# My New Tank



## huck (Mar 6, 2006)

Ha Ha Ha I know I got a good deal!!!!!





























95 gallon miracles corner Aquarium 1/2" thick glass with black 2 door stand, matching canopy and flourecent light,















It was on buyandsell.com for 3 days asking $80.00
I figured it was a typo and ment $800.00 but I called anyways and they were indeed asking 80! So I offered him $60 and he said sure....
So I gave him the money and ran before he changed his mind!
It needs a bit of a clean up and they used white silicone to hold the black molding on, Very sloppy job so I have to fix that. I went and bought a new filter only because I stole the tank!! rena filstar xp3 350 us gal per hr for up to 175 gal tank187 gph flow rate, should be plenty of filtration for one dirty fish!
















Ive decided it is going to be the home of my new flower horn, once it has been cycled for a few weeks, no rush , he is doing great in hi 35 right now, and I dont put any fish in my tanks untill water quality is 100%, then I give it another week or so.
Here are some pics.


----------



## notaverage (Sep 10, 2005)

LUCKY SOB!!!


----------



## AKSkirmish (Jun 24, 2005)

Thats pretty sweet...


----------



## huck (Mar 6, 2006)

Ya, I couldnt resist!
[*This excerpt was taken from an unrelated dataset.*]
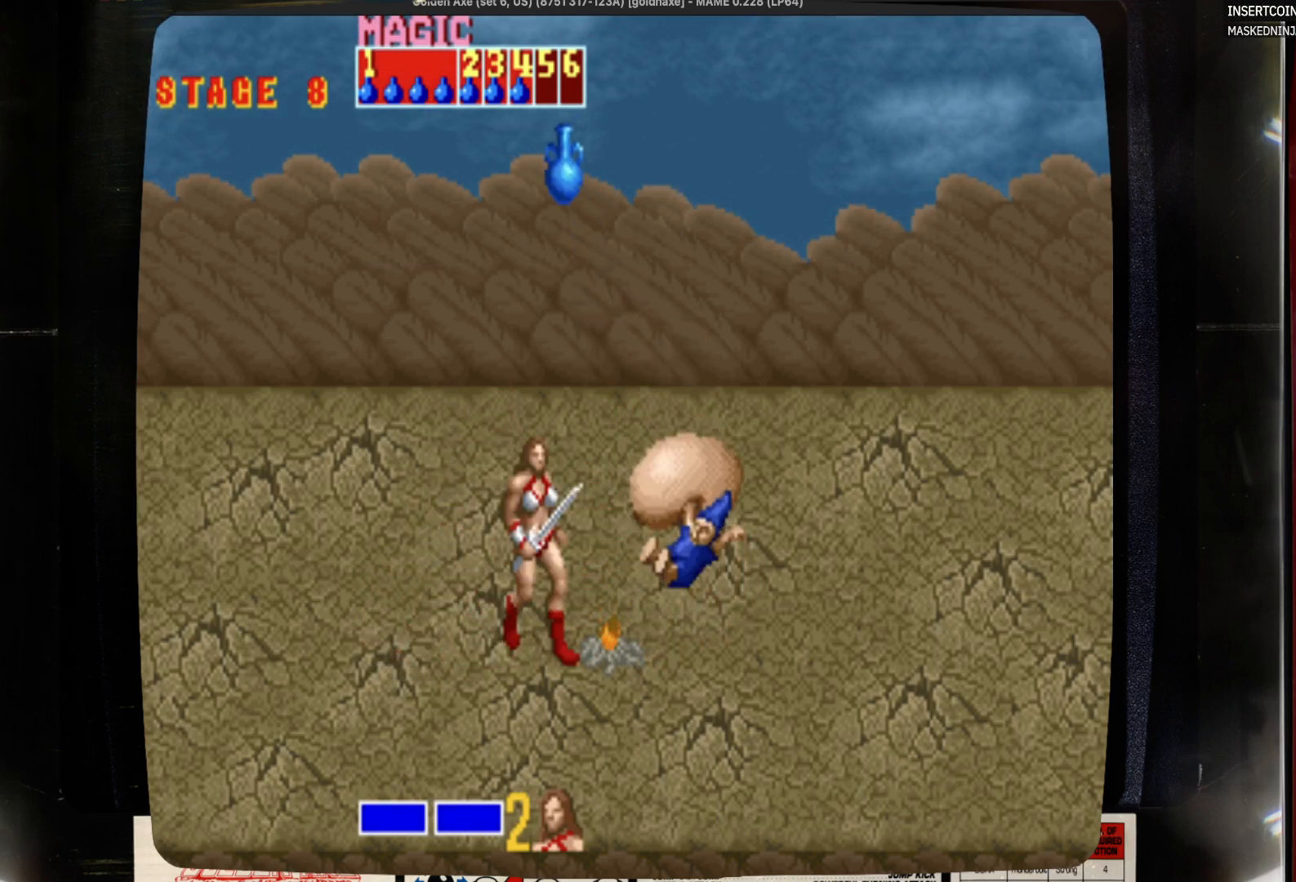
{"buttons": [], "events": [[150, "DPAD_LEFT", "down"], [250, "DPAD_LEFT", "up"], [350, "DPAD_RIGHT", "down"], [450, "DPAD_RIGHT", "up"]]}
I think the lil 4" Flower horn will love it, i ll put her in next week sometime He will never change tanks again for the rest of her life


----------



## jacks (Aug 6, 2007)

huck said:


> Ha Ha Ha I know I got a good deal!!!!!
> 
> 
> 
> ...


looking good im happy for you


----------



## mike123 (Jul 17, 2006)

sweet tank, and ever better deal. I wish i could find deals like that


----------



## JD7.62 (Apr 7, 2005)

Awesome deal but minus ten on that gravel!


----------



## huck (Mar 6, 2006)

The gravel was put in to bring the color of my flower horn out. All my tanks are usually bare!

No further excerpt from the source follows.